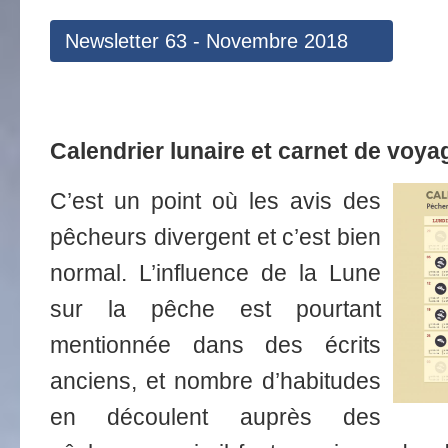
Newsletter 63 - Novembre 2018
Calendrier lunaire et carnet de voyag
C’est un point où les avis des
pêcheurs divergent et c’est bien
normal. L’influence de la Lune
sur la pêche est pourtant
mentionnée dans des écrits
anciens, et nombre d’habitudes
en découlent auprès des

...

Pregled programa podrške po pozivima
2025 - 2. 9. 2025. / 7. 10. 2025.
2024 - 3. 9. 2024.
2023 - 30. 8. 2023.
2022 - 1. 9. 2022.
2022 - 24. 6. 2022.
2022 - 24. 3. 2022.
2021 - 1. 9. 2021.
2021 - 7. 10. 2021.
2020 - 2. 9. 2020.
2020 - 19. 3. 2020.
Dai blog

* * *

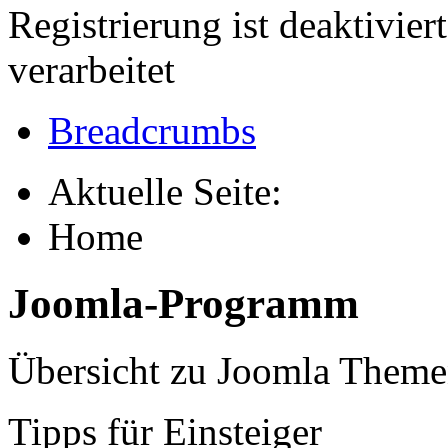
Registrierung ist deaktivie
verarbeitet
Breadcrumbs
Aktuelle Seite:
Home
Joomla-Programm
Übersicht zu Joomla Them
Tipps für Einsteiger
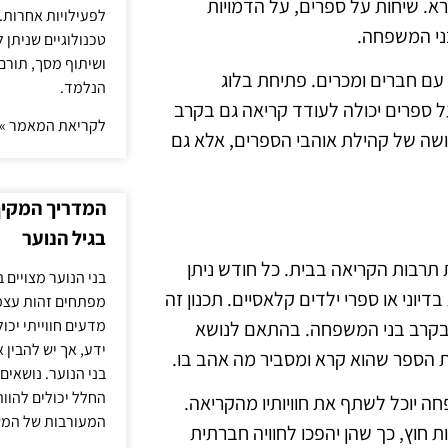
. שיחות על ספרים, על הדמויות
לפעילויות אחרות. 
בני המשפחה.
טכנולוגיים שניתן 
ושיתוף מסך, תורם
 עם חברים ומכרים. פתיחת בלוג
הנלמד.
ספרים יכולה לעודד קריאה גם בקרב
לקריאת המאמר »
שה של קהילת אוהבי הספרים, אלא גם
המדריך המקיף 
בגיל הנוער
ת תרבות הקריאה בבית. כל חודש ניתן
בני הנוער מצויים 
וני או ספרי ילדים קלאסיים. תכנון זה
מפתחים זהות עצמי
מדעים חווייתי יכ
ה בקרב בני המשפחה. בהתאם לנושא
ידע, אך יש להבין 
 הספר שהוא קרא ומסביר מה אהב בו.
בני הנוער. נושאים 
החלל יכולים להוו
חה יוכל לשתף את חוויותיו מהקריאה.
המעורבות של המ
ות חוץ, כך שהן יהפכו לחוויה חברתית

» **Exercise details**:
Locate every line in the listing above that contains the string "המשפחה", with case counting, and copy each of those lines.

» **Answer**:
בני המשפחה.
ה בקרב בני המשפחה. בהתאם לנושא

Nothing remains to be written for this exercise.